Rasulullah shallallahu ‘alaihi wa sallam bersabda,
وَمَنْ سَلَكَ طَرِيقًا يَلْتَمِسُ فِيهِ عِلْمًا سَهَّلَ اللَّهُ لَهُ بِهِ طَرِيقًا إِلَى الْجَنَّةِ
“Siapa yang menempuh jalan untuk mencari ilmu, maka Allah akan mudahkan baginya jalan menuju surga.” (HR. Muslim)
Inilah warisan Nabi Muhammad, yaitu ilmu. Nabi tidak mewariskan harta. Namun ilmu yang bermanfaat.
Olehnya itu, motivasi anak untuk mengejar ilmu. Dimana pun lokasi taklim, tabligh akbar, selama bisa dijangkau, motivasi anak kita untuk ke sana.
Kalau dia sudah kuliah, usahakan dia menuntut ilmu kalau bisa di luar negeri, ke Saudi, Yaman, dll untuk bertemu dengan masyaikh.

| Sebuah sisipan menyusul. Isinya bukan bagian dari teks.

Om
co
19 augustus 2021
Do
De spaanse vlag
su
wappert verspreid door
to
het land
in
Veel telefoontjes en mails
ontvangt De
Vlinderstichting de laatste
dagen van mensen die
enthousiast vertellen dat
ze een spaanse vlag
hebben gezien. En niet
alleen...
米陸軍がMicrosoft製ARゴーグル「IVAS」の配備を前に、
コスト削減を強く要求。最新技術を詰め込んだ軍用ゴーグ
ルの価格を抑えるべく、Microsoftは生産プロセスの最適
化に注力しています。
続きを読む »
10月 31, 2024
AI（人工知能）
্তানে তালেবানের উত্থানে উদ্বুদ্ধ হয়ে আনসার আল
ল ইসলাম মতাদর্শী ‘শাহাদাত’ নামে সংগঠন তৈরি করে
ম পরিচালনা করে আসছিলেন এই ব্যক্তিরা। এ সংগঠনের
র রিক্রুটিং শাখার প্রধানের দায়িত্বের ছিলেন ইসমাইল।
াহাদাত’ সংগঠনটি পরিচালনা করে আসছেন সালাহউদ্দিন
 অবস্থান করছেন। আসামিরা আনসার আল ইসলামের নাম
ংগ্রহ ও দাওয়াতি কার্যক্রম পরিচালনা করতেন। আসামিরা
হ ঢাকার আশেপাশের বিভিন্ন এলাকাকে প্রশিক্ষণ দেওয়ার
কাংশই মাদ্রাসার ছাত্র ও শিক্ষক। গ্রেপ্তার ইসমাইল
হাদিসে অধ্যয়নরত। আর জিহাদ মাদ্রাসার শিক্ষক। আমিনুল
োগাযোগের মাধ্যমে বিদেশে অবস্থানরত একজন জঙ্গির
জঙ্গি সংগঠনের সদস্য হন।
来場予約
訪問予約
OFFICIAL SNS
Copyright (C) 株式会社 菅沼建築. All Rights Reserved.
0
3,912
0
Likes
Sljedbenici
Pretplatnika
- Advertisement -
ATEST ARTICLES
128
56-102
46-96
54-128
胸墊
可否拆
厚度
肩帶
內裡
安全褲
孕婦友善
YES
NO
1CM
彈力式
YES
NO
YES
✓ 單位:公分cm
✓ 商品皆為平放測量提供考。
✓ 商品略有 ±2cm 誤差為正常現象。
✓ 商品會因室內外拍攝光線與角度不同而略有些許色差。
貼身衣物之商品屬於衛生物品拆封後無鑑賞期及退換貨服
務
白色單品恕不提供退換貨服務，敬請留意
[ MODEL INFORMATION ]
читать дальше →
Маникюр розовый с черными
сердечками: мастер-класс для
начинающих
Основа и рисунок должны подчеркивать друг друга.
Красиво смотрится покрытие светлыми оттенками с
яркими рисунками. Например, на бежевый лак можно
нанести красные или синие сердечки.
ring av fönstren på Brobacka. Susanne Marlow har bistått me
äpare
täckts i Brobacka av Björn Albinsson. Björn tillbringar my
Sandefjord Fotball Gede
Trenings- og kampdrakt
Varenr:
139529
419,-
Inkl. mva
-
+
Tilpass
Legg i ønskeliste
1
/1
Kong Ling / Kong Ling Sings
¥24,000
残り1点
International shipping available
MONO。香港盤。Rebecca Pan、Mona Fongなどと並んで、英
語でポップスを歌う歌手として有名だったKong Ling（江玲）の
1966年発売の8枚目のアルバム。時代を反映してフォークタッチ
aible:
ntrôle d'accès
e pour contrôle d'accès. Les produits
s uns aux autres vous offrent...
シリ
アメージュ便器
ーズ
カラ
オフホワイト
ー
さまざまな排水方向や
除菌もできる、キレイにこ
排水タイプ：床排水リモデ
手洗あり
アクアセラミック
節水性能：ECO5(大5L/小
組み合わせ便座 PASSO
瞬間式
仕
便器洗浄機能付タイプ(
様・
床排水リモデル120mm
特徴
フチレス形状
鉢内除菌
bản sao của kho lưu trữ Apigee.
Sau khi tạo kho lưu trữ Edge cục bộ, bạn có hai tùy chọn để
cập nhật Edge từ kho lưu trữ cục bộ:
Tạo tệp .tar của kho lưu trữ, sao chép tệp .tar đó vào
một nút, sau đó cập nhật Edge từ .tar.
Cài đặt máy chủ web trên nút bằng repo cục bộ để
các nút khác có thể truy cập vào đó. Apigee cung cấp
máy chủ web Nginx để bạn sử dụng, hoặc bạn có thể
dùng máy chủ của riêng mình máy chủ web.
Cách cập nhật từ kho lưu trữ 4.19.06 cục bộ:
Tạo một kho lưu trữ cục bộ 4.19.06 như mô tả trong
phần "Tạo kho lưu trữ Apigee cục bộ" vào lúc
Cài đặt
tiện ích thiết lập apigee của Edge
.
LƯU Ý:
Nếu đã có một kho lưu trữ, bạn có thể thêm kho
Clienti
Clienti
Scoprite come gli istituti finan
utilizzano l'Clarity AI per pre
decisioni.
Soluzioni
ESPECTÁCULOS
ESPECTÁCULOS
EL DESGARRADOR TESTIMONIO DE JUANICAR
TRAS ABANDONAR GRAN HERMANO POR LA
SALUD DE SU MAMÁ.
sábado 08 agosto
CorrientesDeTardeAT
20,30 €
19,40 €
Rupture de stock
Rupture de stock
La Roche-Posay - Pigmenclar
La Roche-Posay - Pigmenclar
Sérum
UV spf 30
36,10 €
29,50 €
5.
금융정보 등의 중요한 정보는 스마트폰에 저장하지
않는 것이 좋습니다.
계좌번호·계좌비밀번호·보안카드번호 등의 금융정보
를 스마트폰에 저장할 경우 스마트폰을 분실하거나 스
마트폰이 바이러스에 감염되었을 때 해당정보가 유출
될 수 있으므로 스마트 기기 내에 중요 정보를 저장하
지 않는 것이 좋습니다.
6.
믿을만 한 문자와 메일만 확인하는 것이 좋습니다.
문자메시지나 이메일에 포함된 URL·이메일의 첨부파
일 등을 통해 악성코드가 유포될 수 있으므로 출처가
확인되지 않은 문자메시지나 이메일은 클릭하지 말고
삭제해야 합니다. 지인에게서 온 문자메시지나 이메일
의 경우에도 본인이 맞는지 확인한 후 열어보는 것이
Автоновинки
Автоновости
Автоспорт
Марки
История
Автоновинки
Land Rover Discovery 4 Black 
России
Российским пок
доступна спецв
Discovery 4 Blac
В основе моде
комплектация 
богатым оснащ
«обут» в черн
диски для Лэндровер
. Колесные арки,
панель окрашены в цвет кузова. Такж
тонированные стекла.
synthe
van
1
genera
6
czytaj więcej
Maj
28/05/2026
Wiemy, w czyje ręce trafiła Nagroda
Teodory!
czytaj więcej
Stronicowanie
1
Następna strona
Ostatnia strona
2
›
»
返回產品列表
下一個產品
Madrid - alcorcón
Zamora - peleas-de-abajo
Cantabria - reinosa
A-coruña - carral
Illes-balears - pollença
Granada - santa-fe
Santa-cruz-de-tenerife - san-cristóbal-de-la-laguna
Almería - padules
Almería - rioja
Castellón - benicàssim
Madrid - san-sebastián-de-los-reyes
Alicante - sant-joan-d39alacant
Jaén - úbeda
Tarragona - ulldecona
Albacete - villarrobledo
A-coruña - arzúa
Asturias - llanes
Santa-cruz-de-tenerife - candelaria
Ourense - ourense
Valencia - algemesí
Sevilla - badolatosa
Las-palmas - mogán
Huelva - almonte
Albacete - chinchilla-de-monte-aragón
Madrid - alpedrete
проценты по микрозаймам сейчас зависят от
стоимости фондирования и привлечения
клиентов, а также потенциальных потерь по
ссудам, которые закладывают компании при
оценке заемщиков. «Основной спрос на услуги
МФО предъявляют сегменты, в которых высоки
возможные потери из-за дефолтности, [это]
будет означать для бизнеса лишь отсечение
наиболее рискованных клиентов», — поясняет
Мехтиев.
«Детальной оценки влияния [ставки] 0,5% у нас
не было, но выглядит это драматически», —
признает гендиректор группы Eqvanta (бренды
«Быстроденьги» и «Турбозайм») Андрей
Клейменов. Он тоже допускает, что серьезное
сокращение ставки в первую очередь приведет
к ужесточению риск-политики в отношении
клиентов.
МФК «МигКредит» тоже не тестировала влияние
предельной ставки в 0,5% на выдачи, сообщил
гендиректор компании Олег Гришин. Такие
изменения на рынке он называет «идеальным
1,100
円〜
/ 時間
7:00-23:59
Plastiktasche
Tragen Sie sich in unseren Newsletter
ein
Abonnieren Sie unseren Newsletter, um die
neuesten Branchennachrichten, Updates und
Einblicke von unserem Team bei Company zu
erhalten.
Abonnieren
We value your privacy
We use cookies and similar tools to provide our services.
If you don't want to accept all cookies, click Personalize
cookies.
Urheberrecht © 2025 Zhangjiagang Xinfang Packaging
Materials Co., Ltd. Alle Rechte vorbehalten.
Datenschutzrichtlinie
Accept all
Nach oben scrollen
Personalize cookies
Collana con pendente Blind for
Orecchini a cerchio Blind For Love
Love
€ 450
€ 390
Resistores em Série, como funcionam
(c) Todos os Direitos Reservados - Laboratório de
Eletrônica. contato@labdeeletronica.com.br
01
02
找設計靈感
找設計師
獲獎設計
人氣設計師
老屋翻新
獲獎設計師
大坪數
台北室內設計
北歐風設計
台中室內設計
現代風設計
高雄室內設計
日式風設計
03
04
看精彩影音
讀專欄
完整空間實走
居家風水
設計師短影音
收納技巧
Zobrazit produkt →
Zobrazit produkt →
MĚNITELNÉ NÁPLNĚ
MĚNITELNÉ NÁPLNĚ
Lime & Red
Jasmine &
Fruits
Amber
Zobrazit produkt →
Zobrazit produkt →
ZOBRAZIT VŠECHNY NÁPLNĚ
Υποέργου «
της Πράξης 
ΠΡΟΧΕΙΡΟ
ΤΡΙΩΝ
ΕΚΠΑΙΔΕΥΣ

5. Mengajari Anak Bahasa Asing untuk Berdakwah
Rasulullah sholallohu alayhi wasallam bersabda,
"Wahai Zaid, pelajarilah tulisan-tulisan orang-orang Yahudi untukku. Sesungguhnya aku demi Allâh, khawatir bila orang Yahudi aku perintahkan menulis suratku (ia akan menambah atau menguranginya). (Sunan Abi Dawud)
Zaid bin Tsâbit Radhiyallahu anhu berkata, “Kemudian aku mempelajari bagi Beliau Shallallahu ‘alaihi wa sallam tulisan-tulisan mereka. Dan tidaklah berjalan lima belas malam hingga aku menguasainya. Lalu aku membacakan bagi beliau surat-surat mereka jika mereka mengirimnya kepada Beliau Shallallahu ‘alaihi wa sallam dan aku menulis jawaban kepada mereka jika Beliau hallallahu ‘alaihi wa sallam ingin menulis.”
Coba lihat, betapa Rasulullah sholallohu alayhi wasallam memotivasi sahabatnya agar tahu bahasa lain. Tiada lain untuk komunikasi dakwah.
Orang tua silakan adopsi motivasi ini. Ajarkan anak bahasa arab, -apalagi-.
Dan bahasa lain untuk perkembangan dakwah di masa depan.